🇪🇨 Ecuadorian Cuisine

Arroz con Menestra y Carne

Rice with Lentil Stew and Grilled Beef

Prep Time 15 min
Servings 4
Difficulty Medium
Calories 564 kcal

Guayaquil's iconic trio: fluffy white rice, creamy lentil stew seasoned with cumin and achiote, and a juicy grilled beef steak — the coastal lunch that defines a city.

Ingredients

  • 2 cups lentils
  • 4 beef steaks (150g each)
  • 3 cups white rice, cooked
  • 1 onion, diced
  • 4 cloves garlic, minced
  • 2 tomatoes, diced
  • 1 green bell pepper, diced
  • 1 tbsp achiote oil
  • 1 tsp cumin
  • 1 tsp oregano
  • Salt, pepper
  • Fried ripe plantain for serving

Instructions

  1. 1 Cook lentils in water until tender, about 30 min. Reserve cooking liquid.
  2. 2 Make refrito: sauté onion, garlic, bell pepper in achiote oil. Add tomatoes, cumin, oregano.
  3. 3 Combine lentils with refrito and enough cooking liquid for a creamy consistency. Simmer 10 min.
  4. 4 Season beef steaks with salt, pepper, garlic.

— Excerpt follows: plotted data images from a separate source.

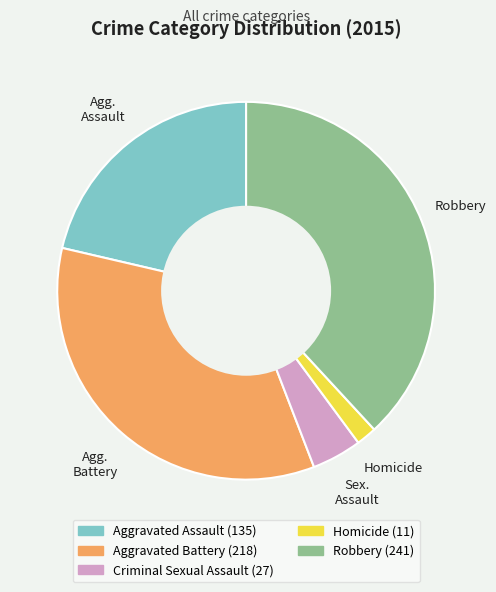

Combined, do Homicide and Robbery account for over 50%?

No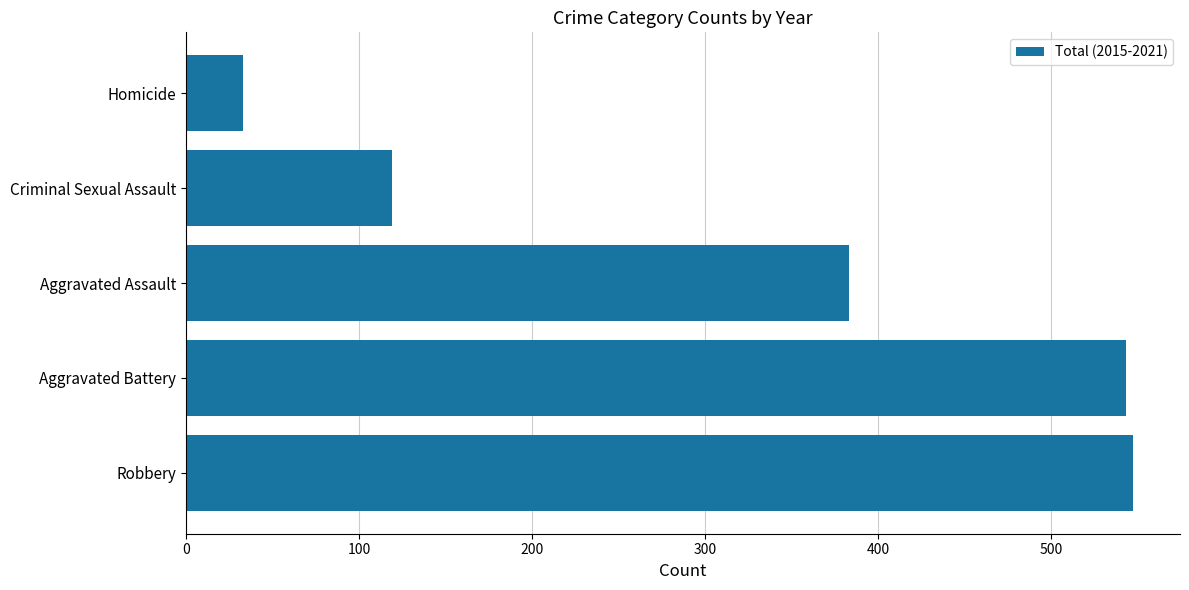

Reading top to bottom, transcribe all the data shown in this chart.

33	119	383	543	547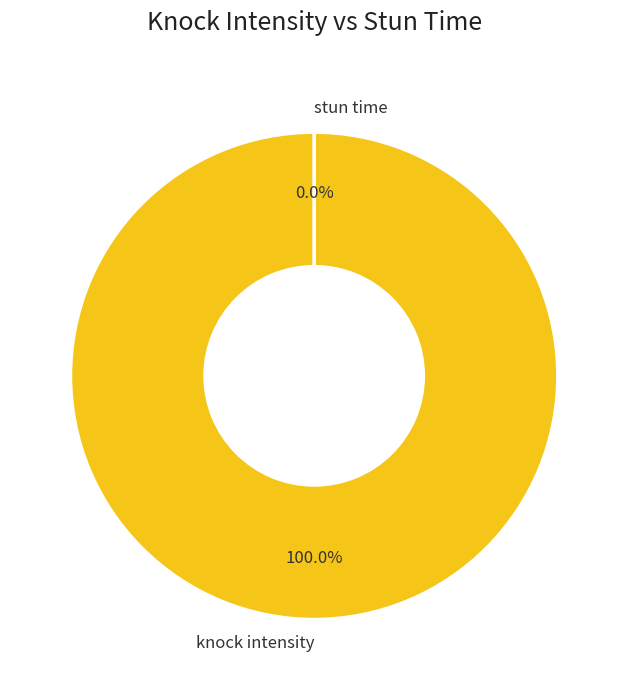

Is there any slice that represents more than half of the pie?

Yes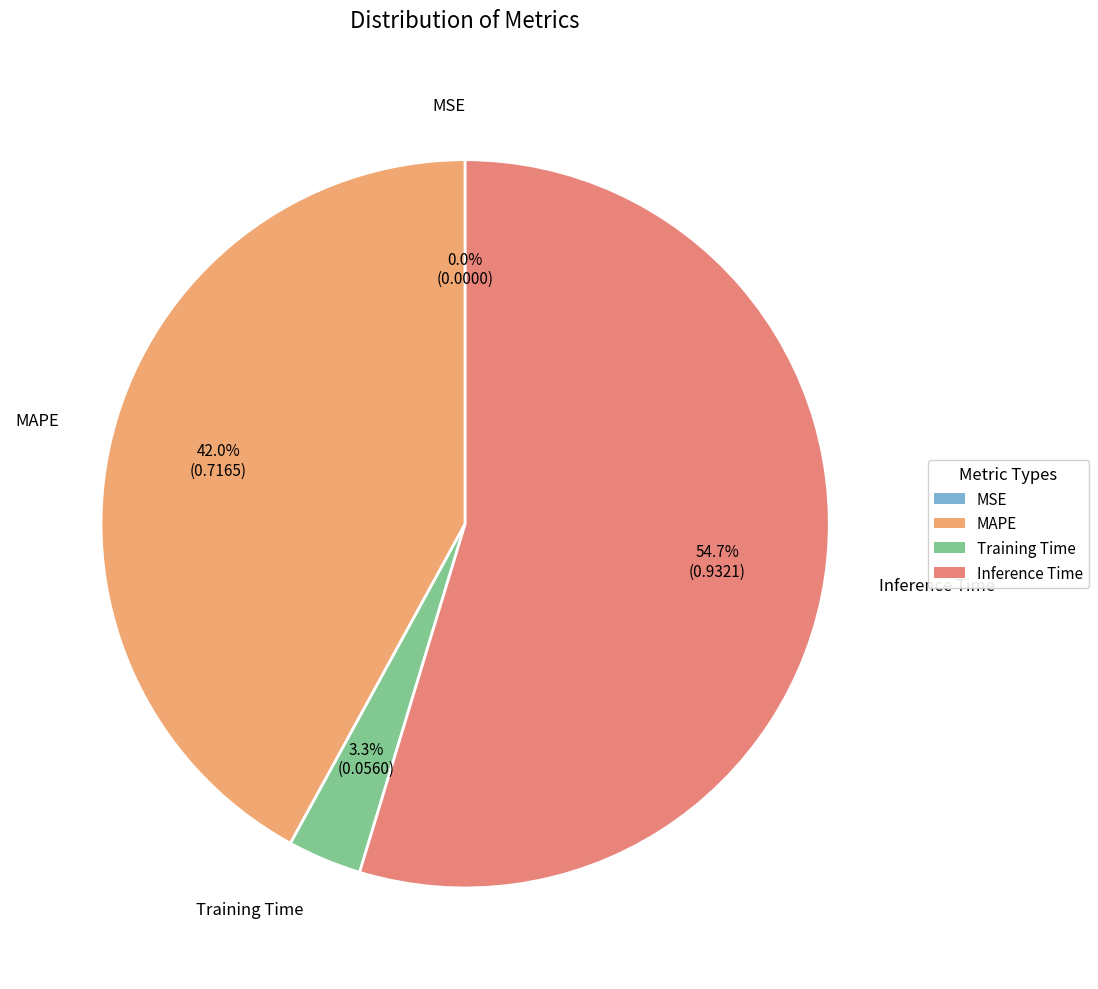

Which has a higher value, Inference Time or MAPE?

Inference Time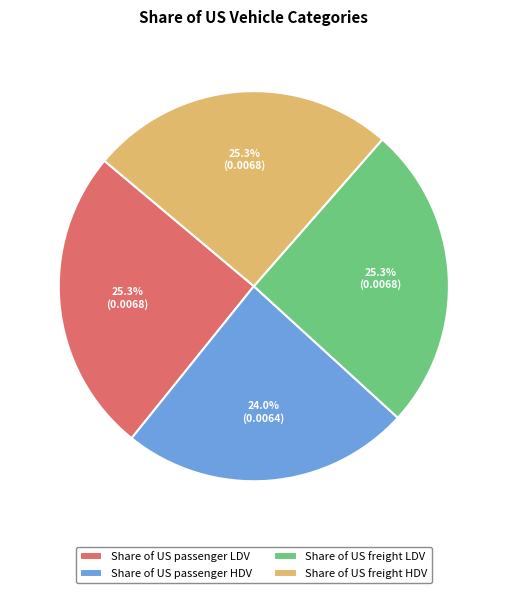

To the nearest percent, what portion does Share of US passenger LDV represent?

25%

Grill or pan-sear 3-4 min per side.
  5. 5 Plate: mound of rice, ladle of menestra beside it, steak on top or alongside.
  6. 6 Serve with fried ripe plantain slices.

Did You Know?

In Guayaquil, this dish is so ubiquitous that locals say you haven't really eaten lunch unless it included menestra.